• DOCUMENT SEGMENT

┏━━

An estimated 20–30% of proteins in the human genome are membrane proteins, which mediate a broad range of biological processes. Obtaining X-ray crystal structures of membrane proteins has been extremely challenging; fewer than 500 unique membrane protein structures have been deposited in the Protein Data Bank.

The first high-resolution X-ray crystal structure of an integral membrane protein was reported in 1985, when Hartmut Michel and colleagues published the structure of a photosynthetic reaction centre. They observed a large hydrophobic surface that could interact with membrane lipids and 11 long α-helices that could span the lipid bilayer, as well as the location of functionally important cofactors of this multiprotein complex. A few years later, Georg Schulz and colleagues reported the structure of a bacterial porin, a membrane protein with a completely different fold: 16 tilted β-strands formed a cylindrical shape (a 'β-barrel'), with the side-chains of polar amino acids projecting into the centre of the pore. This architecture enables the side-chains to interact with water and solute molecules as they passively diffuse through the protein.

A structural model of a GPCR (blue) with signalling molecule bound (yellow spheres), activating a G protein (red, gold, and green). Credit: S. RASMUSSEN AND A. KRUSE

In 1994, Abrahams et al. reported the structure of an F1-ATPase, the catalytic centre of the FoF1-ATPase, which uses the proton-motive force across the inner mitochondrial membrane to facilitate the synthesis of adenosine triphosphate. The authors proposed that the flow of protons through the Fo domain somehow causes the F1 domain to rotate, which advances each of the three nucleotide-binding sites of the F1 domain to the next step in the catalytic cycle.

┗━━

• WHAT NEEDS TO BE DONE
Continue the text on membrane protein structures from where it stops.

• PROVIDED MATERIAL
┏━━

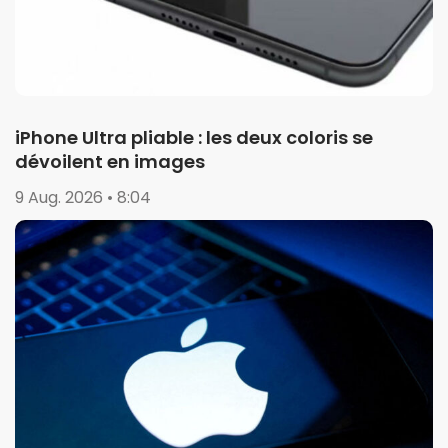
iPhone Ultra pliable : les deux coloris se
dévoilent en images
9 Aug. 2026 • 8:04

┗━━

• OUTPUT FOR THIS TASK
The 1975 electron crystallography analysis of bacteriorhodopsin — an archaeal protein that uses light energy to export protons from the cell — by Henderson and Unwin provided the first structural identification of α-helices in membrane proteins. The X-ray crystal structure of this protein, reported in 1997, was the first time the lipidic cubic phase (LCP), a crystalline phase with a toothpaste-like consistency, was used to facilitate the crystallization of a membrane protein; LCP has since been used to obtain the structures of more than 45 unique membrane proteins, including G protein-coupled receptors (GPCRs).

The first crystal structure of an ion channel, determined in 1998, illustrated how the four identical subunits of the KcsA potassium channel assembled into a symmetric, inverted-cone-like architecture. The 12-Å-long selectivity filter comprises oxygen atoms from main-chain carbonyls at discrete locations; the distance between the oxygen atoms leads to the preferential coordination of de-solvated K+.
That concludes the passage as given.